Еще один пример пейзажной лирики. Сборник мог бы называться “Осенние цветы на обоях” или “Цветы на осенних обоях”: эпитет “осенний” — самый частотный в книге, повторяется 35 раз (специально подсчитал) — больше, чем “зимний”, “весенний” и “летний” вместе взятые; впрочем, и с ними ощутимый перебор. Танка — жанр, на который так очевидно ориентируется автор, — чаще всего обходилась канонической системой намеков на время года, не именуя его в лоб.
Интересна попытка Бару “поженить” танка (но без жесткой силлабики, а в верлибрическом, “экспортном” варианте) с ироничной эпиграммой. Чаще — удачно: “брошенная кукла... / в нейлоновых волосах / седая прядь”. Порой — очень хорошо: “Холодный вечер. / Долго грею руки, / Чтобы тебя обнять”. Иногда — никак: “гуляем по саду... / букет в твоих руках / строит мне анютины глазки”. В целом — как и у Салимона: слишком тематически узка делянка, слишком поэтически необязателен результат.
А. В. Д ь я ч к о в. Райцентр. М., “Мир Энциклопедий Аванта+”, 2010, 160 стр.
И снова “дачная поэзия”, местами интересная, местами утомительно-однозвучная.
Правда, у Дьячкова лирический герой меньше растворен в пейзаже, иногда сквозь густую ботву мелькнет что-то щемяще автобиографическое: “В четверг ко мне приехал папа. / Привез в подарок пистолет, / осеннее пальто из драпа / и сверток импортных конфет. <…> Всю ночь я с кухни слышал шепот. / Просящий женский, злой мужской. / От косяка клин света желтый, / Сужаясь, двигался за мной”.
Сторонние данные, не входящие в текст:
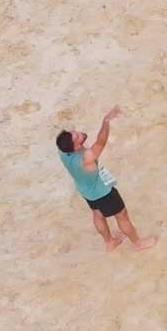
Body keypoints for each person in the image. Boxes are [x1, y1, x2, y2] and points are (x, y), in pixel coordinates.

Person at [55, 106, 156, 251]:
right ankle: (138, 243)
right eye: (77, 137)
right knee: (122, 215)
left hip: (86, 191)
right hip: (103, 193)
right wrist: (106, 120)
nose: (78, 133)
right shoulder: (87, 158)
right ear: (76, 147)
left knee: (98, 213)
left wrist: (73, 136)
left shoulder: (63, 152)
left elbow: (67, 139)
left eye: (74, 132)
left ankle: (109, 242)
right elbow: (101, 142)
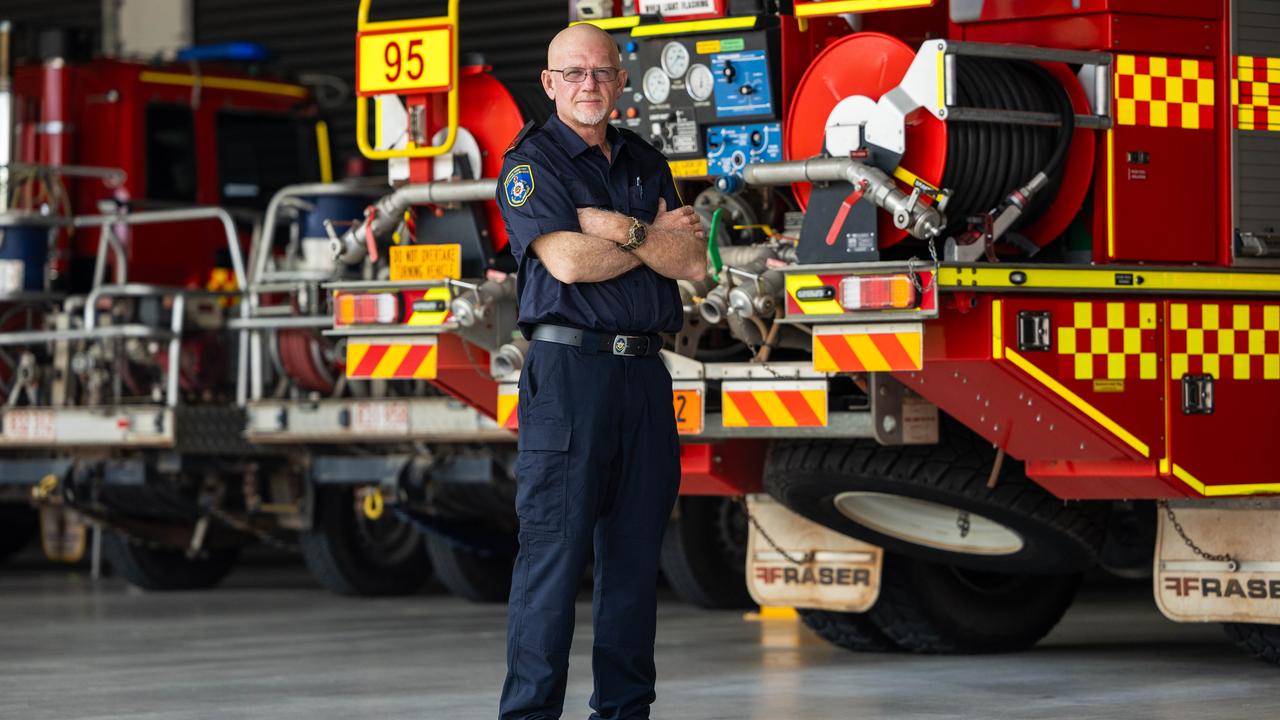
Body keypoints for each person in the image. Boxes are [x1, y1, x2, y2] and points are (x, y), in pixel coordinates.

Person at [495, 22, 706, 720]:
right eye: (575, 73)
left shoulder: (645, 161)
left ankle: (624, 714)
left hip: (645, 379)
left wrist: (618, 229)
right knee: (553, 562)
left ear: (621, 81)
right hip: (569, 377)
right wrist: (653, 240)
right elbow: (564, 262)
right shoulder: (533, 165)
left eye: (603, 73)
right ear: (550, 84)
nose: (590, 85)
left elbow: (694, 262)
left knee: (633, 565)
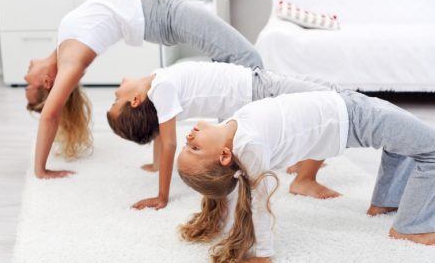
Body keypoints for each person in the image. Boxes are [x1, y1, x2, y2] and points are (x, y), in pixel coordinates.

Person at [176, 90, 435, 263]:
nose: (188, 139)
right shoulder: (250, 146)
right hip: (356, 117)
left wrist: (218, 204)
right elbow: (258, 202)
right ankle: (411, 227)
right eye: (195, 149)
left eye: (187, 147)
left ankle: (385, 203)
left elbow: (234, 185)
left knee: (404, 142)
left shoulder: (234, 132)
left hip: (347, 105)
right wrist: (263, 254)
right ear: (225, 156)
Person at [24, 0, 262, 179]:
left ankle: (229, 150)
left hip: (160, 10)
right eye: (28, 85)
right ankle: (231, 151)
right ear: (47, 82)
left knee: (230, 66)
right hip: (164, 12)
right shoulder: (71, 60)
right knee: (247, 58)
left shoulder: (64, 46)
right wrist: (40, 170)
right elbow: (50, 114)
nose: (25, 76)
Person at [107, 61, 338, 210]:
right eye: (116, 101)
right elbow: (168, 142)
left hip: (251, 85)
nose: (115, 94)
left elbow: (157, 124)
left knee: (315, 107)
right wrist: (161, 196)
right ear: (134, 100)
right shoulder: (161, 88)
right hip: (252, 89)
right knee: (328, 97)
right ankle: (304, 180)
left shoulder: (156, 81)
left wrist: (156, 164)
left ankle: (299, 165)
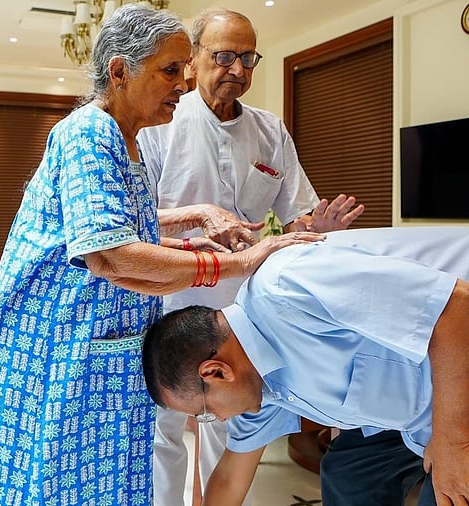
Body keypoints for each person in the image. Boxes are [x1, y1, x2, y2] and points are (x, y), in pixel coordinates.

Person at [0, 5, 324, 505]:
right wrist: (234, 262)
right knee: (56, 477)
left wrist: (197, 241)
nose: (183, 84)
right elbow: (111, 256)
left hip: (106, 343)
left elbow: (126, 236)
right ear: (121, 72)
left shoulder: (128, 142)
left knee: (109, 473)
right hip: (56, 346)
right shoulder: (88, 133)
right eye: (170, 70)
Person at [142, 226, 469, 506]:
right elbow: (228, 481)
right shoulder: (258, 390)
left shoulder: (287, 287)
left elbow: (454, 304)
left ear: (215, 372)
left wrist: (453, 440)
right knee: (351, 475)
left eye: (203, 412)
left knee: (454, 494)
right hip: (434, 382)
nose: (214, 420)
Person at [136, 7, 364, 505]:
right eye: (223, 56)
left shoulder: (270, 131)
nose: (237, 69)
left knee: (230, 420)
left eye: (247, 57)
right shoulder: (159, 126)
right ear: (193, 61)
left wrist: (315, 227)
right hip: (167, 300)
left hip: (241, 309)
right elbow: (135, 221)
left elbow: (297, 213)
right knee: (163, 427)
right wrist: (198, 221)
Иногда — ярко и рельефно проступает история: “Почти темно. Спускаются к реке / животные, бородачи без веры, / язычники бредут, легионеры, / гудят на непонятном языке. / Забыв про дом и быт, про смех и женщин, / мужья уходят в воду и сыны. / Никто не поднимает головы. / Тьма чавкает, гогочет и скрежещет” (“Переправа”). (Интересно посмотреть, как эти стихи перекликаются с “Переправой” Мартынова: “Туман. Река. Клубятся облака. / Я жду. И вместе ждут у переправы / Охотники, солдаты, гуртоправы, / Врачи, крестьяне... Всех томит тоска”.)
Да и пейзаж у Дьячкова разнообразнее — то среднерусский, то палестинский: “На мелководье видно, как песок / из-под стопы взвивается, и кружит, / и оседает. Терпкий запах стружек / и сладкие — олифы и досок” (“Первые апостолы”). Пусть этот стих лишен иронии, как у Салимона, или парадокса, как у Бару, он мифилогичнее, сказочнее, безыскуснее: “Пустынный пляж. Забытая лопатка. / Детдомовец в рюкзак сложил манатки. / Рюкзак в кладовой заперли давно. / Ключ — в чреве карпа. Карп ушел на дно” (“Век”).